• **Exercises to complete**:
(1) In the fishing thread, begin at the words "Awesome thanks! We" and stop after "the Rapala plugs.", swapping "Mingo Ridge" for "the Whitman tug".
(2) List every kind of fish named in the reply from Bryan_DESTIN_TRITON in the fishing thread.
** Opening Document excerpt block **
Awesome thanks! We just saw the Hilton report and are thinking about trolling Mingo Ridge and around the Ozark with a yozuri Bonita off a flat and a jet head daisy chained off port rigger red white cedar plug shotgun black and purple tuna feather off starboard rigger and maybe another yozuri Bonita if we have it on the starboard flat line or we will just pull one of the Rapala plugs. 

Any tips for trolling that area?

Are we dumb for wanting to do that 

We wish we had more wahoo rigs but we hadn’t gotten there yet


----------



## Bryan_DESTIN_TRITON (Jan 11, 2009)

We've had good luck trolling near the Whitman tug in years past. Caught wahoo, sailfish, and lost a nice billfish last November that just about spooled a 30wide with power pro. Work this area and the edge where the depths range from 160-250. If you have the ability to make it to the nipple, it's a productive area as well. Look for rips or weed lines throughout all these areas and work both sides while trolling. Sometimes rips won't always hold weeds or debris but the easiest way to spot them is they look like a smooth "roadway" in the water where both sides are rough and the "roadway" is as calm as can be. Also,always keep your eyes peeled for floating debris. Can't tell you how many times we ran accross something the size of a cooler lid and ended up with several mahi or a couple wahoo.
** Closing Document excerpt block **
** Opening Data under study block **
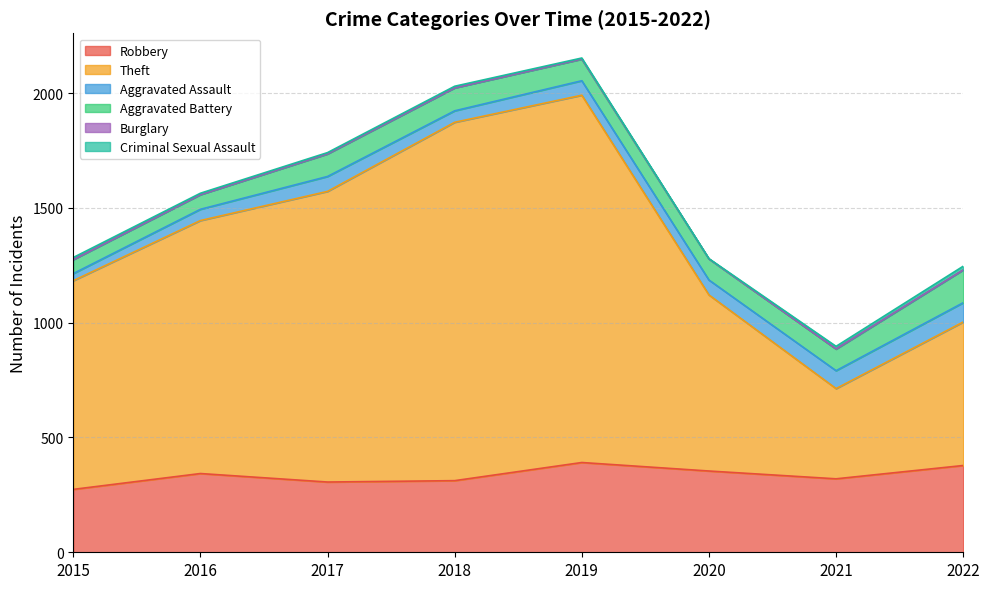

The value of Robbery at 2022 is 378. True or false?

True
** Closing Data under study block **
** Opening Data under study block **
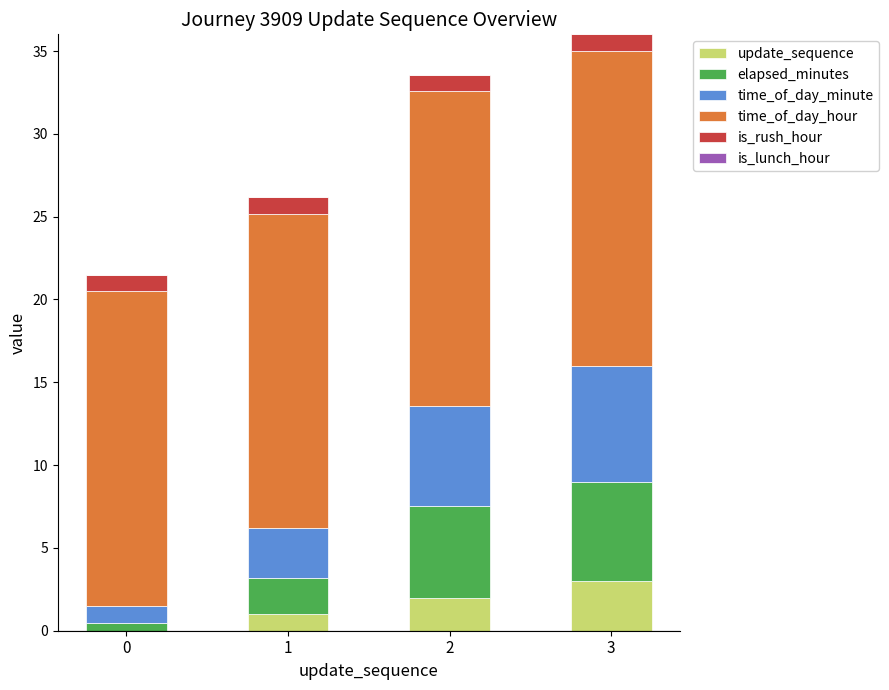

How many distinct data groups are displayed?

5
** Closing Data under study block **
• **Solution list**:
(1)
Awesome thanks! We just saw the Hilton report and are thinking about trolling the Whitman tug and around the Ozark with a yozuri Bonita off a flat and a jet head daisy chained off port rigger red white cedar plug shotgun black and purple tuna feather off starboard rigger and maybe another yozuri Bonita if we have it on the starboard flat line or we will just pull one of the Rapala plugs.

(2) wahoo, sailfish, billfish, mahi